Since the scheduler accounts for already running checks, we only need to update the `next_check` timestamp in `Checkable::ExecuteCheck()` only where it actually makes sense to do so, and as for local checks this doesn't make sense at all. There only two cases where we need to update the next check beforehand: 1) The execute command event is sent to a connected remote endpoint, so we need to set the next check to a time in the future until we actually receive the check result back from the remote endpoint. However, it must not be too far in the future to avoid that the check is not re-run for too long in case the remote endpoint never responds. 2) The check is a remote check, but either the endpoint is currently syncing replay logs or not connected at all, and we are within the magical 5min cold startup window. In these cases, the check is effectively skipped, and there will be no check result for it coming in, we manually update the next check normally as if the check was executed. In the other cases, either the check is executed locally, which means the `m_RunningCheck` flag already prevents the scheduler from re-running the check, or this is a remote check and the endpoint is not connected, but we are outside the cold startup window, in which case we also don't do anything as we've already called `Checkable::ProcessCheckResult()` with an appropriate error state, which in turn will call `Checkable::UpdateNextCheck()`.
2025-09-26 19:18:48 +02:00 · 2025-09-24 09:37:48 +02:00 · 2025-09-24 09:37:48 +02:00 · f049f5258a
commit f049f5258a
parent 5fe6b68b89
1 changed files with 16 additions and 10 deletions
--- a/lib/icinga/checkable-check.cpp
+++ b/lib/icinga/checkable-check.cpp
@ -576,12 +576,6 @@ void Checkable::ExecuteCheck(const WaitGroup::Ptr& producer)

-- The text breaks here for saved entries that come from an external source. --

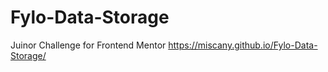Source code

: # Fylo-Data-Storage
Juinor Challenge for Frontend Mentor
https://miscany.github.io/Fylo-Data-Storage/
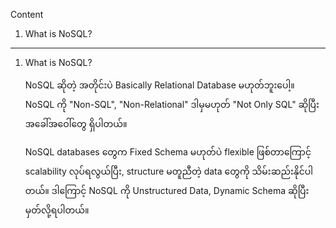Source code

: 
Content 
1. What is NoSQL?

------------------------------------------------------------------------

1. What is NoSQL?
   
   NoSQL ဆိုတဲ့ အတိုင်းပဲ Basically Relational Database မဟုတ်ဘူးပေါ့။ NoSQL ကို "Non-SQL", "Non-Relational" ဒါမှမဟုတ် "Not Only SQL" ဆိုပြီး အခေါ်အဝေါ်တွေ ရှိပါတယ်။ 
   
   NoSQL databases တွေက Fixed Schema မဟုတ်ပဲ flexible ဖြစ်တာကြောင့် scalability လုပ်ရလွယ်ပြီး, structure မတူညီတဲ့ data တွေကို သိမ်းဆည်းနိုင်ပါတယ်။ ဒါကြောင့် NoSQL ကို Unstructured Data, Dynamic Schema ဆိုပြီး မှတ်လို့ရပါတယ်။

 	SetLastCheckStarted(Utility::GetTime());

-	/* This calls SetNextCheck() which updates the CheckerComponent's idle/pending
-	 * queues and ensures that checks are not fired multiple times. ProcessCheckResult()
-	 * is called too late. See #6421.
-	 */
-	UpdateNextCheck();
-
 	bool reachable = IsReachable();

 	{
@ -643,11 +637,16 @@ void Checkable::ExecuteCheck(const WaitGroup::Ptr& producer)
 			if (listener)
 				listener->SyncSendMessage(endpoint, message);

-			/* Re-schedule the check so we don't run it again until after we've received
-			 * a check result from the remote instance. The check will be re-scheduled
-			 * using the proper check interval once we've received a check result.
+			/*
+			 * Let the checker use a dummy next check time until we actually receive the check result from the
+			 * remote endpoint. This should be sufficiently far in the future to avoid excessive CPU load by
+			 * constantly re-running the check, but not too far in the future to avoid that the check is not
+			 * re-run for too long in case the remote endpoint never responds. We add a small grace period
+			 * to the check command timeout to account for network latency and processing time on the remote
+			 * endpoint. So, we only need to silently update this without notifying any listeners, and once
+			 * this function returns, the checker is going access it via GetNextCheck() again.
 			 */
-			SetNextCheck(Utility::GetTime() + checkTimeout + 30);
+			SetNextCheck(Utility::GetTime() + checkTimeout + 30, true);

 		/*
 		 * Let the user know that there was a problem with the check if
@ -670,6 +669,13 @@ void Checkable::ExecuteCheck(const WaitGroup::Ptr& producer)
 			cr->SetOutput(output);

 			ProcessCheckResult(cr, producer);
+		} else {
+			/**
+			 * The endpoint is currently either syncing its state or not connected yet and we are within
+			 * the magical 5min cold startup window. In both cases, we just don't do anything and wait for
+			 * the next check interval to re-try the check again. So, this check is effectively skipped.
+			 */
+			UpdateNextCheck();
 		}

 		/**